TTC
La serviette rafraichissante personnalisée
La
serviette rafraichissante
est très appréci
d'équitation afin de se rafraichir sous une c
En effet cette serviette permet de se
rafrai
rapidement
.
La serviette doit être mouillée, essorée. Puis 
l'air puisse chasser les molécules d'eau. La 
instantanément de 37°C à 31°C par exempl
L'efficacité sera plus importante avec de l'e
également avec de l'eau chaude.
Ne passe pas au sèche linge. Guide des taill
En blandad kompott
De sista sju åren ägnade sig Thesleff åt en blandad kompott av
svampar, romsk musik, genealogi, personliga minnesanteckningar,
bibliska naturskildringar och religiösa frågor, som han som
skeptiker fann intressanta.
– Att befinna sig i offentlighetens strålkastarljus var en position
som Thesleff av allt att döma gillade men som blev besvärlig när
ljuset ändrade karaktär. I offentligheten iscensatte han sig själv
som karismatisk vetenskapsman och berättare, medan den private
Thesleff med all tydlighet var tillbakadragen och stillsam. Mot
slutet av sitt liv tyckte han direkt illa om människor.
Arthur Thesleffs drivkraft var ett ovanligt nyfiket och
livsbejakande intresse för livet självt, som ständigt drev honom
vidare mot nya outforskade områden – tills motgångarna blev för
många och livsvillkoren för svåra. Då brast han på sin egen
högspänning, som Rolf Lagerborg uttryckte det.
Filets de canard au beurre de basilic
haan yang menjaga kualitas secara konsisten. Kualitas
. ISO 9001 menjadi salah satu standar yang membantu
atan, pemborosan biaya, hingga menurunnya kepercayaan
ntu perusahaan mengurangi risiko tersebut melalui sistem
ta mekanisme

::::

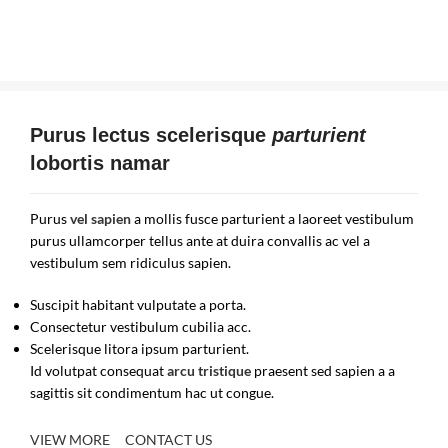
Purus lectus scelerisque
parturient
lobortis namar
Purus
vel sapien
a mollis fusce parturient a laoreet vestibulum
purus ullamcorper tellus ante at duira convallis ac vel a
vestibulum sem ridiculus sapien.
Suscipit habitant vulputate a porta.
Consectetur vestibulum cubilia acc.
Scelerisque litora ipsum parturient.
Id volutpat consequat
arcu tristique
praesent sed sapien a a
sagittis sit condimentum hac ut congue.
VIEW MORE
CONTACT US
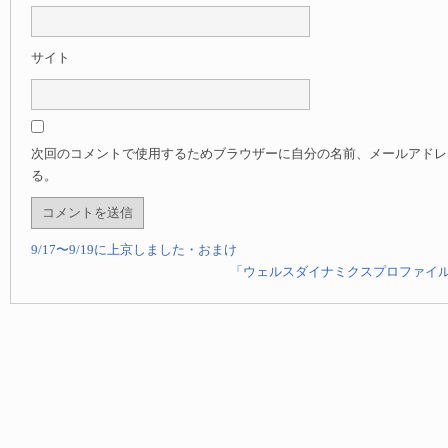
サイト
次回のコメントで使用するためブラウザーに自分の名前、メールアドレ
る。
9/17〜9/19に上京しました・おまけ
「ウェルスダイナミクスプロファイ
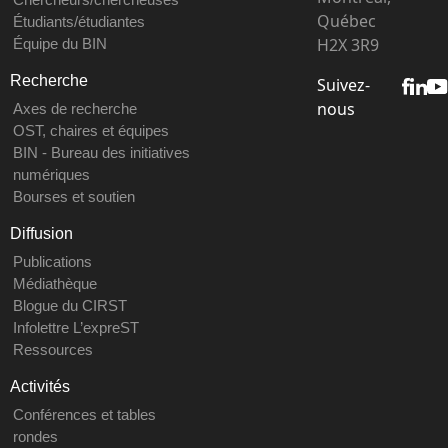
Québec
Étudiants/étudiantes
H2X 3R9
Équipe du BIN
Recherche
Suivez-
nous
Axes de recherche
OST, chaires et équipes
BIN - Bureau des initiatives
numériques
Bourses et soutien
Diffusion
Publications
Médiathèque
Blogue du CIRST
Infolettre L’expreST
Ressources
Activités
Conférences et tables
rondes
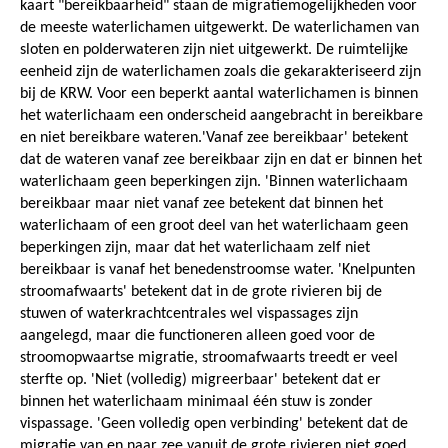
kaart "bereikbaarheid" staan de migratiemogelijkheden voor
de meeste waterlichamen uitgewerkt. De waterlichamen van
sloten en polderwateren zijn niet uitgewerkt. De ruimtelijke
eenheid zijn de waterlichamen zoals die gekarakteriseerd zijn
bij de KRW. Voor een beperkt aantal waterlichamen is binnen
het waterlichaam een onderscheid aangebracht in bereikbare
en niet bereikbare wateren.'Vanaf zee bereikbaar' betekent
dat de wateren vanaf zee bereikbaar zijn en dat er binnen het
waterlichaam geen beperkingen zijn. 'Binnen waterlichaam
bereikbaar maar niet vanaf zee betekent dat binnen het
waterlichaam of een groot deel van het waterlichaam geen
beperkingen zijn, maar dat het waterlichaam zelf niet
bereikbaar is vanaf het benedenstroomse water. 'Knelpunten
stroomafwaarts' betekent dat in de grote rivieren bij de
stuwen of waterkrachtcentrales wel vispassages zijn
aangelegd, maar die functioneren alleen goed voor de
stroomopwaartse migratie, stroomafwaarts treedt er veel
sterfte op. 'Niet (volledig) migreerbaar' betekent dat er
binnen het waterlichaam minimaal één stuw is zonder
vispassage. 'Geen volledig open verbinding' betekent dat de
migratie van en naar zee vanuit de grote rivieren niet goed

::::

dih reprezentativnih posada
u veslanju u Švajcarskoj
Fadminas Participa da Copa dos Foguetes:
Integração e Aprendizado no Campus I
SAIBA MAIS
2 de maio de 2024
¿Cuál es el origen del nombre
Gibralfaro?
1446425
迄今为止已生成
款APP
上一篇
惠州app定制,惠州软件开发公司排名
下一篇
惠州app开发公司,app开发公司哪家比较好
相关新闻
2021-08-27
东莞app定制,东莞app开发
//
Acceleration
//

::::

■ **YOUR GOAL**: Copy out word for word the stretch from the line containing "de migratiemogelijkheden voor" through the line containing "migratie van en", including both of those lines.

■ **COMPLETED TASK**:
kaart "bereikbaarheid" staan de migratiemogelijkheden voor
de meeste waterlichamen uitgewerkt. De waterlichamen van
sloten en polderwateren zijn niet uitgewerkt. De ruimtelijke
eenheid zijn de waterlichamen zoals die gekarakteriseerd zijn
bij de KRW. Voor een beperkt aantal waterlichamen is binnen
het waterlichaam een onderscheid aangebracht in bereikbare
en niet bereikbare wateren.'Vanaf zee bereikbaar' betekent
dat de wateren vanaf zee bereikbaar zijn en dat er binnen het
waterlichaam geen beperkingen zijn. 'Binnen waterlichaam
bereikbaar maar niet vanaf zee betekent dat binnen het
waterlichaam of een groot deel van het waterlichaam geen
beperkingen zijn, maar dat het waterlichaam zelf niet
bereikbaar is vanaf het benedenstroomse water. 'Knelpunten
stroomafwaarts' betekent dat in de grote rivieren bij de
stuwen of waterkrachtcentrales wel vispassages zijn
aangelegd, maar die functioneren alleen goed voor de
stroomopwaartse migratie, stroomafwaarts treedt er veel
sterfte op. 'Niet (volledig) migreerbaar' betekent dat er
binnen het waterlichaam minimaal één stuw is zonder
vispassage. 'Geen volledig open verbinding' betekent dat de
migratie van en naar zee vanuit de grote rivieren niet goed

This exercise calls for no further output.